But I can’t help but think Obama’s bureaucrats, especially the apparatchiks in the Environment Protection Agency and the Federal Communications Commission, will continue to put up job-killing roadblocks. I say apparatchiks because administrators in these agencies have taken certain regulatory thrusts upon themselves when Congress has not given them the authority to do so — the EPA in the area of reducing atmospheric carbon emissions and the FCC in the realm of Internet neutrality.
At the moment, I’m more concerned with the EPA at the moment because its “dictats,” based on the increasingly questionable belief that human activities are causing climate change, are putting the kibosh on economic development projects, especially those related to domestic energy production. That’s not going to look good if gas prices get any higher.

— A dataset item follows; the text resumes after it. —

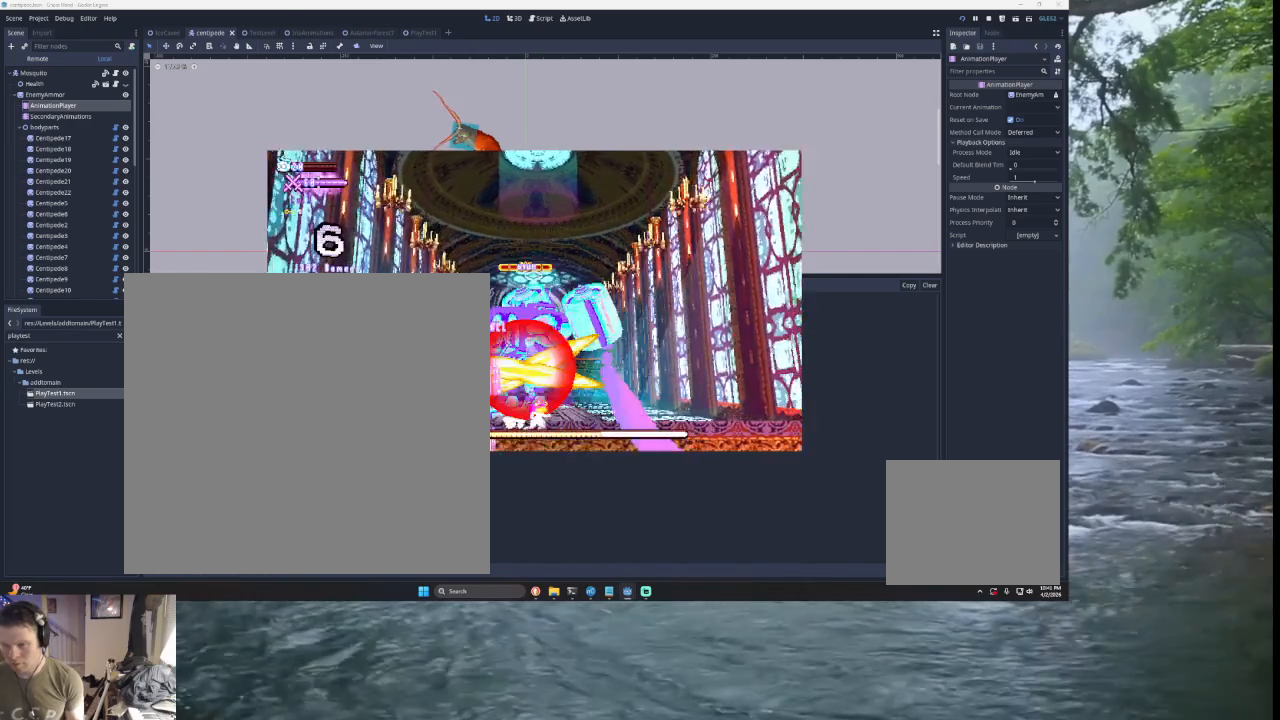
{"buttons": [], "left_stick": "right", "right_stick": "center", "events": [[100, "left_stick", "right"], [400, "L2", "up"]]}
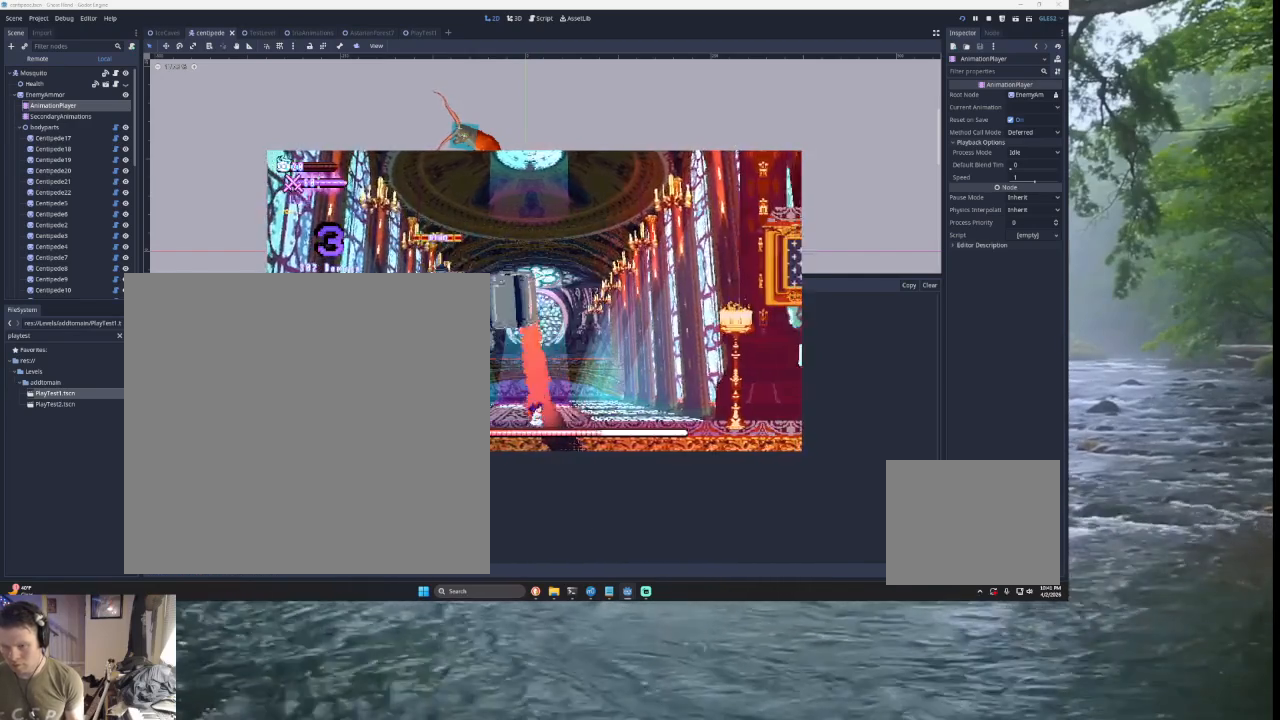
{"buttons": [], "left_stick": "left", "right_stick": "center", "events": [[33, "TRIANGLE", "down"], [67, "SQUARE", "down"], [67, "left_stick", "left"], [100, "CROSS", "down"], [167, "left_stick", "right"], [233, "CROSS", "up"], [300, "SQUARE", "up"], [367, "TRIANGLE", "up"], [367, "left_stick", "center"], [433, "left_stick", "left"]]}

These bureaucratic power grabs are quite a development for a President who complained, justifiably in some cases, about his predecessor’s “Imperial Presidency.” Yet they are not totally surprising because every President seeks to expand the limits of executive branch power; in Obama’s case, it could result in fewer jobs being created than otherwise would be the case.
When you’re already operating in a slow job growth economy, this tends to have a compounding affect. Following the disappointing jobs report for December of 2010, Federal Reserve Chairman Ben Bernanke predicted it would take four to five years before unemployment gets back to normal levels. By that, he means a 4% unemployment rate, which is considered full employment.
We’ve been over 9% unemployment for a record 20 consecutive months, and that’s the official (U-3) unemployment figure. The U-6 figure, which includes people who have stopped looking for work and those still looking but cannot find full-time employment, is still dismayingly high at 15.2% for those who have been in this classification for between 15 to 26 weeks. Many blame the uncertainty caused by the federal legislation enacted under Obama, and the ensuing rules and regulations that slowly drip out like an exercise in water torture.
Walker isn’t unaware that federal policies could undermine his own. Last spring, I posed this question to candidate Walker, who acknowledged that federal policies are a concern, but he did not budge off that 250,000 figure during his campaign for governor. Perhaps he’s counting on the majority of those new jobs coming in his last two years, when a more business-friendly President could be in charge.